§ **PROVIDED DATA**:
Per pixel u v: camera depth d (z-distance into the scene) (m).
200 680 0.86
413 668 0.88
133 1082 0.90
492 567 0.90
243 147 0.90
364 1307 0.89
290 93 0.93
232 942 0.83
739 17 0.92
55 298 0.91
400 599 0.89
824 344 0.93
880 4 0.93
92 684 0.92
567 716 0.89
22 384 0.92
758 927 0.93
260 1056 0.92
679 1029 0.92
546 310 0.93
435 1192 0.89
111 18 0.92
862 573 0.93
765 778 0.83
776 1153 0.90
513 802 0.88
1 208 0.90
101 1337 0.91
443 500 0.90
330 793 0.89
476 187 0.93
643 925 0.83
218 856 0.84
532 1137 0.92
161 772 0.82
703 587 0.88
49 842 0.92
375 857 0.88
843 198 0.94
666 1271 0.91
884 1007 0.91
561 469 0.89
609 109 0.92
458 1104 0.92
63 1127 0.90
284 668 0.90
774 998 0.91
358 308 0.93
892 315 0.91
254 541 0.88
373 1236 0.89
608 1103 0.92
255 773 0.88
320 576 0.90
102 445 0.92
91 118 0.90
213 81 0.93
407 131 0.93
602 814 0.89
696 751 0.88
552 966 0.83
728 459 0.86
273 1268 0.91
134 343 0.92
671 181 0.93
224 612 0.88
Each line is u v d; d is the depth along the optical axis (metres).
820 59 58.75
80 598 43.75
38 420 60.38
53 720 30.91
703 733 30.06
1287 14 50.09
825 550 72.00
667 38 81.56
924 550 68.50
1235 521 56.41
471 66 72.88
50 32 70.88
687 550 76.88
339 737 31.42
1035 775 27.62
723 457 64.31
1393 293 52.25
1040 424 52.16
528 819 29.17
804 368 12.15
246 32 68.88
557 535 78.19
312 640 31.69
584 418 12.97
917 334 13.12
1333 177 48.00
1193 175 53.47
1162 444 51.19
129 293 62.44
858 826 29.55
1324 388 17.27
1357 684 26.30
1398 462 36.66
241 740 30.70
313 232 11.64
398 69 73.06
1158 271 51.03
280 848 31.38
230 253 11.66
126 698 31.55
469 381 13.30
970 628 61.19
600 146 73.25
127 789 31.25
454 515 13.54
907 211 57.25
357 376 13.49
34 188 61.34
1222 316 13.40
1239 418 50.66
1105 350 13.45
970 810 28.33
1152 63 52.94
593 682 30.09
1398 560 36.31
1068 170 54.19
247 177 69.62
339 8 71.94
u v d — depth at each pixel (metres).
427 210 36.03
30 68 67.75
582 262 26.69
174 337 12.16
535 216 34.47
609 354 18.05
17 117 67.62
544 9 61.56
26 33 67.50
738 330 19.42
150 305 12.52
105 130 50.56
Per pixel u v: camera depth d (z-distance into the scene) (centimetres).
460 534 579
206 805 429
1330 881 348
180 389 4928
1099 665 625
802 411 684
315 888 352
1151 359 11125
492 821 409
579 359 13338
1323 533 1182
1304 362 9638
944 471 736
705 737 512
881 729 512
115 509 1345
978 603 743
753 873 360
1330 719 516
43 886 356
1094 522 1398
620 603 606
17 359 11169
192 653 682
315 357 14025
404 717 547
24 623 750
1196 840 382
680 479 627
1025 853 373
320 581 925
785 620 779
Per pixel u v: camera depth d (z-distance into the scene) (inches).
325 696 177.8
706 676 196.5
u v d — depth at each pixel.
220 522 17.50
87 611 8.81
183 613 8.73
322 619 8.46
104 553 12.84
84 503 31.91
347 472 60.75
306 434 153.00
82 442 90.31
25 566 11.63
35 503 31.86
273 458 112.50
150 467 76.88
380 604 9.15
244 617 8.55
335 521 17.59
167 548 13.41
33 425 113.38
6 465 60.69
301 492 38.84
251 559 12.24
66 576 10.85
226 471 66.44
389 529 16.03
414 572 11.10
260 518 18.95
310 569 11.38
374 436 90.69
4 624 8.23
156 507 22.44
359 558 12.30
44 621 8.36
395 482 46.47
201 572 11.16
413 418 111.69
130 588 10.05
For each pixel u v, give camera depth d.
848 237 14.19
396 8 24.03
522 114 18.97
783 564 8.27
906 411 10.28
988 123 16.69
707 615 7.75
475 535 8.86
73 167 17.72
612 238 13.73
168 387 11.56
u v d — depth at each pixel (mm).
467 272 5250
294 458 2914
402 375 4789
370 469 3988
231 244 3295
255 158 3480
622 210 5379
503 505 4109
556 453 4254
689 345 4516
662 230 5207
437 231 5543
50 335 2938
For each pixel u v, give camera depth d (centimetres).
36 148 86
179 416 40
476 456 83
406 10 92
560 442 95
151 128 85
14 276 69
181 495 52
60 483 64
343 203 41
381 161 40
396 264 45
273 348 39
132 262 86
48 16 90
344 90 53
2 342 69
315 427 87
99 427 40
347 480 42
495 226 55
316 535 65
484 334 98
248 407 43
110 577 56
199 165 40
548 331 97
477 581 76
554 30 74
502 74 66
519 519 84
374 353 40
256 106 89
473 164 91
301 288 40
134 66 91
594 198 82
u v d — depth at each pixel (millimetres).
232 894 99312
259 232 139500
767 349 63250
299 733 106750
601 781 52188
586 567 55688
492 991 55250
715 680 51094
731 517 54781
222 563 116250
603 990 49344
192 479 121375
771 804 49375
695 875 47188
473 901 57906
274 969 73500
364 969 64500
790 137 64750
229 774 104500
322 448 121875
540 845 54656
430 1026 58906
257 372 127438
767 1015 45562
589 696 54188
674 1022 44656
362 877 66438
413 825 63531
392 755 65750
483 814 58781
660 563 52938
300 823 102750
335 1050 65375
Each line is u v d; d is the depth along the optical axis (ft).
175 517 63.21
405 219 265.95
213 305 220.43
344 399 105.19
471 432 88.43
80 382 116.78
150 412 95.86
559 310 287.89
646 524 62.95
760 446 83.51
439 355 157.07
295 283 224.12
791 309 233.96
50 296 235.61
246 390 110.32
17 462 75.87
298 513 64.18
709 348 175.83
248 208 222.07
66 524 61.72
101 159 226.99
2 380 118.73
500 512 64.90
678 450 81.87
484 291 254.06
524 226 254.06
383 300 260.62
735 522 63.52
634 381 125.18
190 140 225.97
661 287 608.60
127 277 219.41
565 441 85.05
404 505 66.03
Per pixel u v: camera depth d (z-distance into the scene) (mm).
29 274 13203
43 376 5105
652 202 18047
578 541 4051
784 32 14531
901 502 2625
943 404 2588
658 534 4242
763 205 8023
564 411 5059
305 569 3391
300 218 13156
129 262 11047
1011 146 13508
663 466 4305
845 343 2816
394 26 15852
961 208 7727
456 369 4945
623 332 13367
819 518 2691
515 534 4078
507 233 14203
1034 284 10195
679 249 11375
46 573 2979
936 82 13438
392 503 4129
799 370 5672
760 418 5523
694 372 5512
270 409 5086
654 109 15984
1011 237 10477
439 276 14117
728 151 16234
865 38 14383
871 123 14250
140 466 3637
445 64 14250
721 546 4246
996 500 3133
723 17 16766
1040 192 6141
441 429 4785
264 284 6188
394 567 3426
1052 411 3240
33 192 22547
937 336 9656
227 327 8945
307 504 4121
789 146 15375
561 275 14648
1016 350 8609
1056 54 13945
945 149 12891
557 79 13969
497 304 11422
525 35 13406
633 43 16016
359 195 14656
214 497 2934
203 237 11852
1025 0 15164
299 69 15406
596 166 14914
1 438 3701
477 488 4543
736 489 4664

§ **EXERCISE DESCRIPTION**: Copy all of the data above, character for character.

§ **RESPONSE AREA**:
Per pixel u v: camera depth d (z-distance into the scene) (m).
200 680 0.86
413 668 0.88
133 1082 0.90
492 567 0.90
243 147 0.90
364 1307 0.89
290 93 0.93
232 942 0.83
739 17 0.92
55 298 0.91
400 599 0.89
824 344 0.93
880 4 0.93
92 684 0.92
567 716 0.89
22 384 0.92
758 927 0.93
260 1056 0.92
679 1029 0.92
546 310 0.93
435 1192 0.89
111 18 0.92
862 573 0.93
765 778 0.83
776 1153 0.90
513 802 0.88
1 208 0.90
101 1337 0.91
443 500 0.90
330 793 0.89
476 187 0.93
643 925 0.83
218 856 0.84
532 1137 0.92
161 772 0.82
703 587 0.88
49 842 0.92
375 857 0.88
843 198 0.94
666 1271 0.91
884 1007 0.91
561 469 0.89
609 109 0.92
458 1104 0.92
63 1127 0.90
284 668 0.90
774 998 0.91
358 308 0.93
892 315 0.91
254 541 0.88
373 1236 0.89
608 1103 0.92
255 773 0.88
320 576 0.90
102 445 0.92
91 118 0.90
213 81 0.93
407 131 0.93
602 814 0.89
696 751 0.88
552 966 0.83
728 459 0.86
273 1268 0.91
134 343 0.92
671 181 0.93
224 612 0.88
Each line is u v d; d is the depth along the optical axis (metres).
820 59 58.75
80 598 43.75
38 420 60.38
53 720 30.91
703 733 30.06
1287 14 50.09
825 550 72.00
667 38 81.56
924 550 68.50
1235 521 56.41
471 66 72.88
50 32 70.88
687 550 76.88
339 737 31.42
1035 775 27.62
723 457 64.31
1393 293 52.25
1040 424 52.16
528 819 29.17
804 368 12.15
246 32 68.88
557 535 78.19
312 640 31.69
584 418 12.97
917 334 13.12
1333 177 48.00
1193 175 53.47
1162 444 51.19
129 293 62.44
858 826 29.55
1324 388 17.27
1357 684 26.30
1398 462 36.66
241 740 30.70
313 232 11.64
398 69 73.06
1158 271 51.03
280 848 31.38
230 253 11.66
126 698 31.55
469 381 13.30
970 628 61.19
600 146 73.25
127 789 31.25
454 515 13.54
907 211 57.25
357 376 13.49
34 188 61.34
1222 316 13.40
1239 418 50.66
1105 350 13.45
970 810 28.33
1152 63 52.94
593 682 30.09
1398 560 36.31
1068 170 54.19
247 177 69.62
339 8 71.94
u v d — depth at each pixel (metres).
427 210 36.03
30 68 67.75
582 262 26.69
174 337 12.16
535 216 34.47
609 354 18.05
17 117 67.62
544 9 61.56
26 33 67.50
738 330 19.42
150 305 12.52
105 130 50.56
Per pixel u v: camera depth d (z-distance into the scene) (centimetres).
460 534 579
206 805 429
1330 881 348
180 389 4928
1099 665 625
802 411 684
315 888 352
1151 359 11125
492 821 409
579 359 13338
1323 533 1182
1304 362 9638
944 471 736
705 737 512
881 729 512
115 509 1345
978 603 743
753 873 360
1330 719 516
43 886 356
1094 522 1398
620 603 606
17 359 11169
192 653 682
315 357 14025
404 717 547
24 623 750
1196 840 382
680 479 627
1025 853 373
320 581 925
785 620 779
Per pixel u v: camera depth d (z-distance into the scene) (inches).
325 696 177.8
706 676 196.5
u v d — depth at each pixel.
220 522 17.50
87 611 8.81
183 613 8.73
322 619 8.46
104 553 12.84
84 503 31.91
347 472 60.75
306 434 153.00
82 442 90.31
25 566 11.63
35 503 31.86
273 458 112.50
150 467 76.88
380 604 9.15
244 617 8.55
335 521 17.59
167 548 13.41
33 425 113.38
6 465 60.69
301 492 38.84
251 559 12.24
66 576 10.85
226 471 66.44
389 529 16.03
414 572 11.10
260 518 18.95
310 569 11.38
374 436 90.69
4 624 8.23
156 507 22.44
359 558 12.30
44 621 8.36
395 482 46.47
201 572 11.16
413 418 111.69
130 588 10.05
For each pixel u v, give camera depth d.
848 237 14.19
396 8 24.03
522 114 18.97
783 564 8.27
906 411 10.28
988 123 16.69
707 615 7.75
475 535 8.86
73 167 17.72
612 238 13.73
168 387 11.56
u v d — depth at each pixel (mm).
467 272 5250
294 458 2914
402 375 4789
370 469 3988
231 244 3295
255 158 3480
622 210 5379
503 505 4109
556 453 4254
689 345 4516
662 230 5207
437 231 5543
50 335 2938
For each pixel u v, give camera depth d (centimetres).
36 148 86
179 416 40
476 456 83
406 10 92
560 442 95
151 128 85
14 276 69
181 495 52
60 483 64
343 203 41
381 161 40
396 264 45
273 348 39
132 262 86
48 16 90
344 90 53
2 342 69
315 427 87
99 427 40
347 480 42
495 226 55
316 535 65
484 334 98
248 407 43
110 577 56
199 165 40
548 331 97
477 581 76
554 30 74
502 74 66
519 519 84
374 353 40
256 106 89
473 164 91
301 288 40
134 66 91
594 198 82
u v d — depth at each pixel (millimetres).
232 894 99312
259 232 139500
767 349 63250
299 733 106750
601 781 52188
586 567 55688
492 991 55250
715 680 51094
731 517 54781
222 563 116250
603 990 49344
192 479 121375
771 804 49375
695 875 47188
473 901 57906
274 969 73500
364 969 64500
790 137 64750
229 774 104500
322 448 121875
540 845 54656
430 1026 58906
257 372 127438
767 1015 45562
589 696 54188
674 1022 44656
362 877 66438
413 825 63531
392 755 65750
483 814 58781
660 563 52938
300 823 102750
335 1050 65375
Each line is u v d; d is the depth along the optical axis (ft).
175 517 63.21
405 219 265.95
213 305 220.43
344 399 105.19
471 432 88.43
80 382 116.78
150 412 95.86
559 310 287.89
646 524 62.95
760 446 83.51
439 355 157.07
295 283 224.12
791 309 233.96
50 296 235.61
246 390 110.32
17 462 75.87
298 513 64.18
709 348 175.83
248 208 222.07
66 524 61.72
101 159 226.99
2 380 118.73
500 512 64.90
678 450 81.87
484 291 254.06
524 226 254.06
383 300 260.62
735 522 63.52
634 381 125.18
190 140 225.97
661 287 608.60
127 277 219.41
565 441 85.05
404 505 66.03
Per pixel u v: camera depth d (z-distance into the scene) (mm).
29 274 13203
43 376 5105
652 202 18047
578 541 4051
784 32 14531
901 502 2625
943 404 2588
658 534 4242
763 205 8023
564 411 5059
305 569 3391
300 218 13156
129 262 11047
1011 146 13508
663 466 4305
845 343 2816
394 26 15852
961 208 7727
456 369 4945
623 332 13367
819 518 2691
515 534 4078
507 233 14203
1034 284 10195
679 249 11375
46 573 2979
936 82 13438
392 503 4129
799 370 5672
760 418 5523
694 372 5512
270 409 5086
654 109 15984
1011 237 10477
439 276 14117
728 151 16234
865 38 14383
871 123 14250
140 466 3637
445 64 14250
721 546 4246
996 500 3133
723 17 16766
1040 192 6141
441 429 4785
264 284 6188
394 567 3426
1052 411 3240
33 192 22547
937 336 9656
227 327 8945
307 504 4121
789 146 15375
561 275 14648
1016 350 8609
1056 54 13945
945 149 12891
557 79 13969
497 304 11422
525 35 13406
633 43 16016
359 195 14656
214 497 2934
203 237 11852
1025 0 15164
299 69 15406
596 166 14914
1 438 3701
477 488 4543
736 489 4664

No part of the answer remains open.